Donald Trump, holding his first campaign rally Saturday since surviving an assassination attempt, dismissed concerns that he is a threat to democracy, triumphantly telling a cheering crowd stating, “Last week I took a bullet for democracy.”

“I’m not an extremist at all,” he continued at the rally in swing state of Michigan, dismissing his reported links to Project 2025, a radical shadow manifesto led by figures close to him that has been characterized by opponents as an authoritarian, right-wing wish list.

And he mocked the rival Democratic Party, roiled by unprecedented pressure for President Joe Biden to abandon the White House race amid concerns over his age and fitness to serve, if reelected, until 2029.
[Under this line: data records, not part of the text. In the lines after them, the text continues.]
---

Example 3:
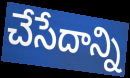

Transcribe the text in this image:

చేసేదాన్ని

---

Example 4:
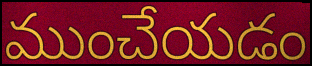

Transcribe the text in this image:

ముంచేయడం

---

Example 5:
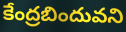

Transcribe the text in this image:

కేంద్రబిందువని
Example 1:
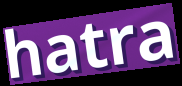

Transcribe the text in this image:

hatra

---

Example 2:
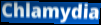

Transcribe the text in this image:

Chlamydia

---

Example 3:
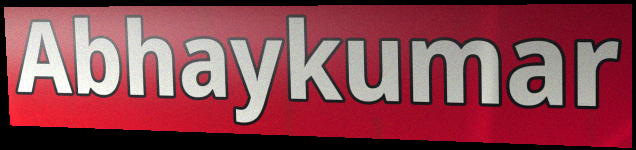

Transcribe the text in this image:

Abhaykumar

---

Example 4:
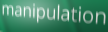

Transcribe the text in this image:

manipulation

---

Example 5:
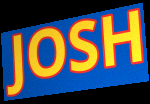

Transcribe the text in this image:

JOSH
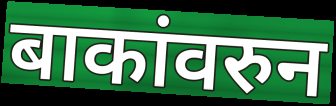
बाकांवरुन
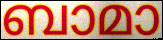
ബാമാ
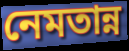
নেমতান্ন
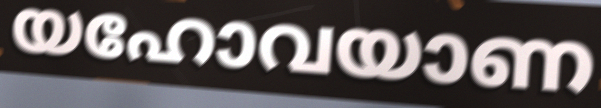
യഹോവയാണ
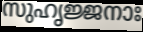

“They have no idea who their candidate is… This guy goes and he gets the votes, and now they want to take it away. That’s democracy,” Trump told the 12,000-strong crowd of passionate supporters.
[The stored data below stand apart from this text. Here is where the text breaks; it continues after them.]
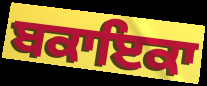
ਬਕਾਇਕਾ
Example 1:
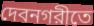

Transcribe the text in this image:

দেবনগরীতে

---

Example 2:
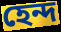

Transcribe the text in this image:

হেন্দ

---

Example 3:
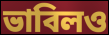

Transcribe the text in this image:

ভাবিলও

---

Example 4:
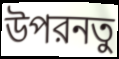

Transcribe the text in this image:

উপরনতু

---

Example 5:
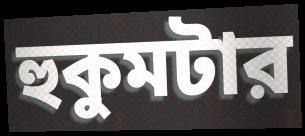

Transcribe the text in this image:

হুকুমটার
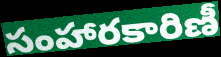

Even as he veered into his typical, rambling campaign speech, the rally represented a moment remarkable by any measure, with Trump back on stage exactly one week since a gunman tried to kill him.

The Republican presidential nominee appeared wearing a new, smaller, flesh-colored bandage over his right ear, bloodied in the attack by a 20-year-old gunman at a rally in Pennsylvania that killed one bystander.
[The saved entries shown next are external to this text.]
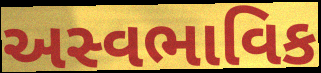
અસ્વભાવિક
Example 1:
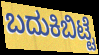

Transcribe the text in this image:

ಬದುಕಿಬಿಟ್ಟೆ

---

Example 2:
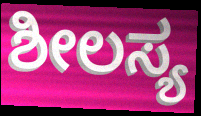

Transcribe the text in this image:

ಶೀಲಸ್ಯ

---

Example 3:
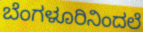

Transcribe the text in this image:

ಬೆಂಗಳೂರಿನಿಂದಲೆ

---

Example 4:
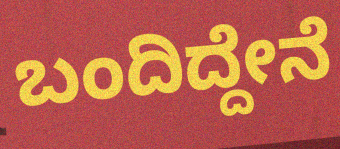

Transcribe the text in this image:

ಬಂದಿದ್ದೇನೆ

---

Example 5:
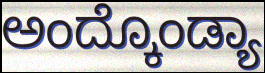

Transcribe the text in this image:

ಅಂದ್ಕೊಂಡ್ಯಾ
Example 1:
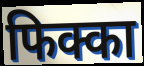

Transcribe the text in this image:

फिक्का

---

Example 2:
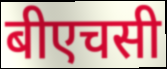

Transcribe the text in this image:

बीएचसी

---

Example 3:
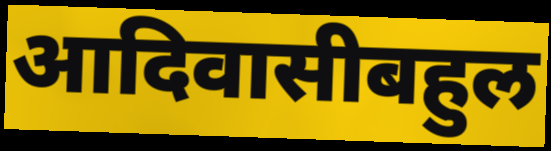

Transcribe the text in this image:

आदिवासीबहुल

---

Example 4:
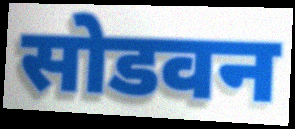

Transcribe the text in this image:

सोडवन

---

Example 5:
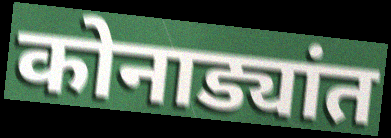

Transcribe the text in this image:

कोनाड्यांत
Security was reportedly tight inside the Van Andel Arena in Grand Rapids, Michigan, amid questions over Secret Service lapses at the Pennsylvania rally — though there were few visible signs of any greater law enforcement presence.

Meanwhile, Biden loyalists continued to defend the embattled president as the drumbeat of calls for him to abandon his campaign grows louder.

The 81-year-old and his team have remained publicly adamant that he is staying in the race, though some reports suggest discussions have begun in his inner circle about how exactly he might step aside.